I watch. So does she. Her gaze becomes unbearable, and so I turn my head
away. I can still feel her eyes sticking relentlessly on my face. I search for
space, for anything that will keep me from having to look at this girl. But
every three moments my eyes are inevitably drawn towards her. I notice
everything about her again and again, as though I jump back in time whenever I
look back to her. The first things I notice are her legs. Pale and damaged
since her birth, they lie upon the matted floor, fidgeting as though they were
only asleep. Then I see her back, arched above the floor, as though her spinal
cord is Tantalus and the floor is cool, unreachable water. Next I see her arms.

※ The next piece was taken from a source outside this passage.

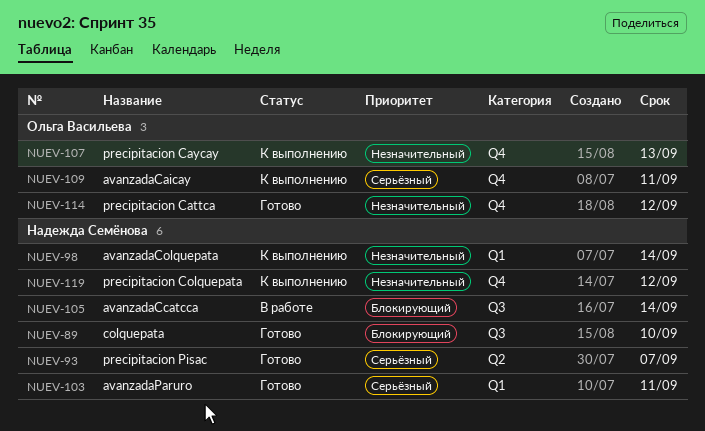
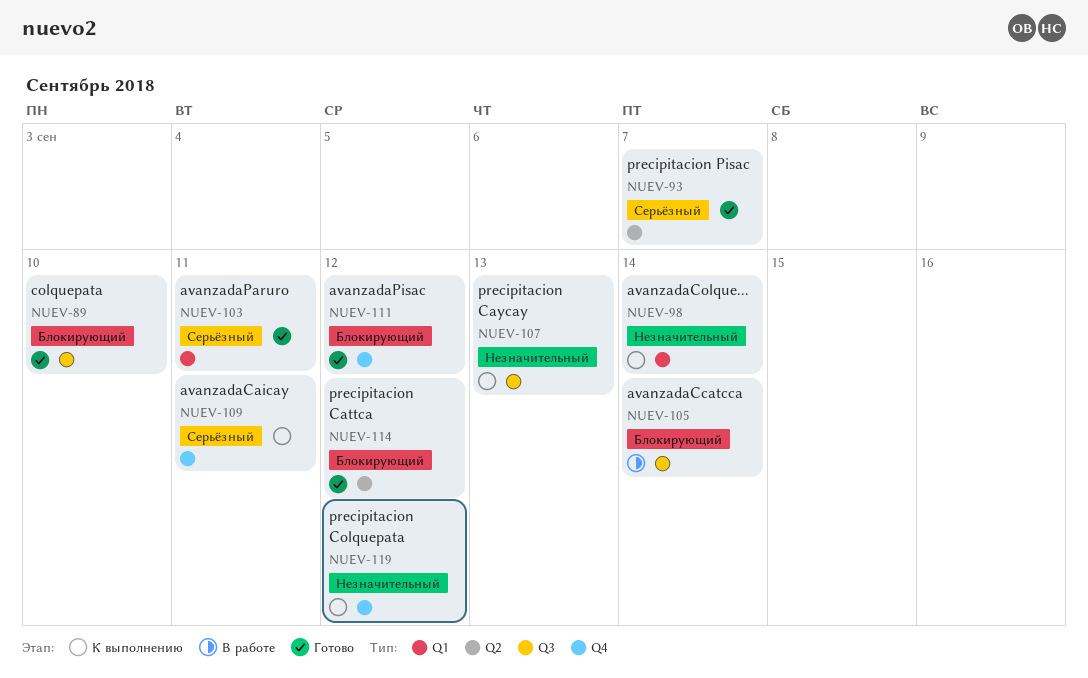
NUEV-107, label: Q4 -> Q3
NUEV-111: none -> present
NUEV-114, priority: Незначительный -> Блокирующий
NUEV-114, label: Q4 -> Q2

They flail about, as though she has no control over them. I remind myself she
doesn’t. Her head is disproportionately large; it is almost half the size of
her torso. She breathes with the desperate relief of someone rescued from
drowning. The sound of her ragged breath assaults my ears. I inevitably see the
rise and the fall of her chest, and I am convinced that her every breath will
be her last. But all of this is fine; I have read news articles containing
sickening, disturbing pictures. I have read books brimming with unimaginable
horrors. No, what chills me to the bone are
not her deformities. What makes me shudder, what I know will remain carved in
the back of my eyelids is not her arched back, her too-large head, her dead
limbs. It is something a thousand times worse: her smile. It is unbearable. How
many muscles is she capable of moving? She knows no happiness; she knows no
hope for a successful future, yet she smiles at me as though I have given her
an expensive toy for Christmas. What did that make me? I notice her hands. They
look soft, as though they are made of butter. They melt in the midday sun.